- _Activity 1_: Return the passage of the buffer overflow discussion starting with "Please don't think" and going on through "those 5 bytes.", copied word for word.
----- Document excerpt -----
If you type more than four characters then the extra characters and the null terminator will be written outside the end of the array, overwriting memory not belonging to the array. This is a buffer overflow.
C does not prevent you from clobbering memory you don't own. This results in undefined behavior. Your program could do anything—it could crash, it could silently trash other variables and cause confusing behavior, it could be harmless, or anything else. Notice that there's no guarantee that your program will either work reliably or crash reliably. You can't even depend on it crashing immediately.
This is a great example of why scanf("%s") is dangerous and should never be used. It doesn't know about the size of your array which means there is no way to use it safely. Instead, avoid scanf and use something safer, like fgets():
fgets() reads in at most one less than size characters from stream and stores them into the buffer pointed to by s. Reading stops after an EOF or a newline. If a newline is read, it is stored into the buffer. A terminating null byte ('\0') is stored after the last character in the buffer.
Example:
if (fgets(A, sizeof A, stdin) == NULL) {
/* error reading input */
}
Annoyingly, fgets() will leave a trailing newline character ('\n') at the end of the array. So you may also want code to remove it.
size_t length = strlen(A);
if (A[length - 1] == '\n') {
A[length - 1] = '\0';
}
Ugh. A simple (but broken) scanf("%s") has turned into a 7 line monstrosity. And that's the second lesson of the day: C is not good at I/O and string handling. It can be done, and it can be done safely, but C will kick and scream the whole time.
As already pointed out - you have to define/allocate an array of length N + 1 in order to store N chars correctly. It is possible to limit the amount of characters read by scanf. In your example it would be:
scanf("%4s", A);
in order to read max. 4 chars from stdin.
character arrays in c are merely pointers to blocks of memory. If you tell the compiler to reserve 5 bytes for characters, it does. If you try to put more then 5 bytes in there, it will just overwrite the memory past the 5 bytes you reserved.
That is why c can have serious security implementations. You have to know that you are only going to write 4 characters + a \0. C will let you overwrite memory until the program crashes.
Please don't think of char foo[5] as a string. Think of it as a spot to put 5 bytes. You can store 5 characters in there without a null, but you have to remember you need to do a memcpy(otherCharArray, foo, 5) and not use strcpy. You also have to know that the otherCharArray has enough space for those 5 bytes.
You'll end up with undefined behaviour.
-----
- _Activity 2_: Retype the listing from its first line through the line that contains "dist [-0.017147, -0.001029]", leaving out the pictures.
----- Data -----
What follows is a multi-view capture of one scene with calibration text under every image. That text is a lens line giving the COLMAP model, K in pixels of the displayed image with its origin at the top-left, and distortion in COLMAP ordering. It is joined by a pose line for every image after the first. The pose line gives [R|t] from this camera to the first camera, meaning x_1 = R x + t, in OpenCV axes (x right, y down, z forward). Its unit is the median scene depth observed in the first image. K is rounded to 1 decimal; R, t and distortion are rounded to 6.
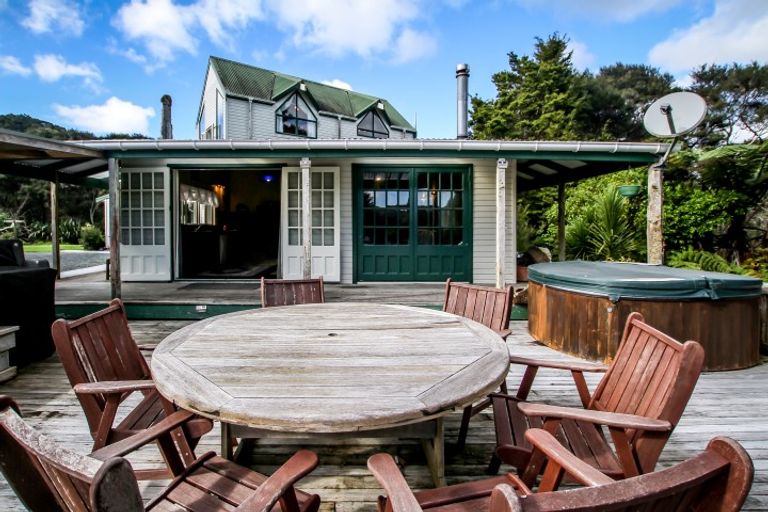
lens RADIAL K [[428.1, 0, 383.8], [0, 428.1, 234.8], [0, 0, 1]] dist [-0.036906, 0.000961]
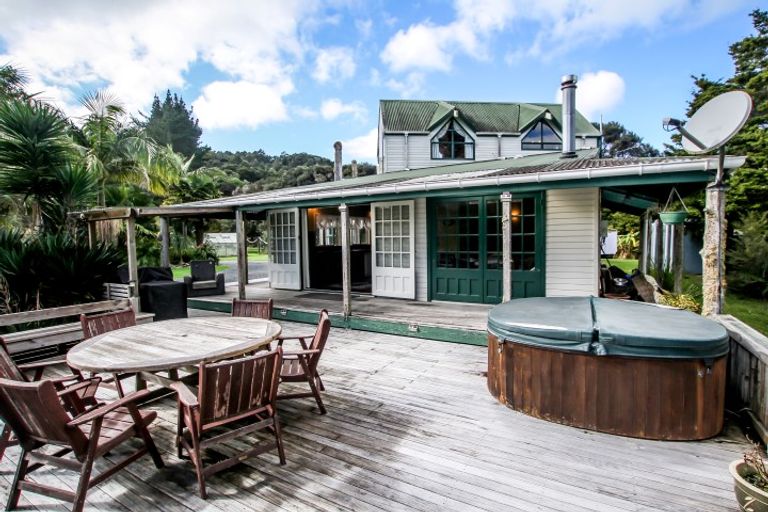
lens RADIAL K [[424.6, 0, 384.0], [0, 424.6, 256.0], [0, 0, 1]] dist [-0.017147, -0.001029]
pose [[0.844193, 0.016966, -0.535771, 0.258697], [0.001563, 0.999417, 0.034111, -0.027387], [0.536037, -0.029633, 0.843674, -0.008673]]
-----
- _Exercise output 1_:
Please don't think of char foo[5] as a string. Think of it as a spot to put 5 bytes. You can store 5 characters in there without a null, but you have to remember you need to do a memcpy(otherCharArray, foo, 5) and not use strcpy. You also have to know that the otherCharArray has enough space for those 5 bytes.

- _Exercise output 2_:
What follows is a multi-view capture of one scene with calibration text under every image. That text is a lens line giving the COLMAP model, K in pixels of the displayed image with its origin at the top-left, and distortion in COLMAP ordering. It is joined by a pose line for every image after the first. The pose line gives [R|t] from this camera to the first camera, meaning x_1 = R x + t, in OpenCV axes (x right, y down, z forward). Its unit is the median scene depth observed in the first image. K is rounded to 1 decimal; R, t and distortion are rounded to 6.
lens RADIAL K [[428.1, 0, 383.8], [0, 428.1, 234.8], [0, 0, 1]] dist [-0.036906, 0.000961]
lens RADIAL K [[424.6, 0, 384.0], [0, 424.6, 256.0], [0, 0, 1]] dist [-0.017147, -0.001029]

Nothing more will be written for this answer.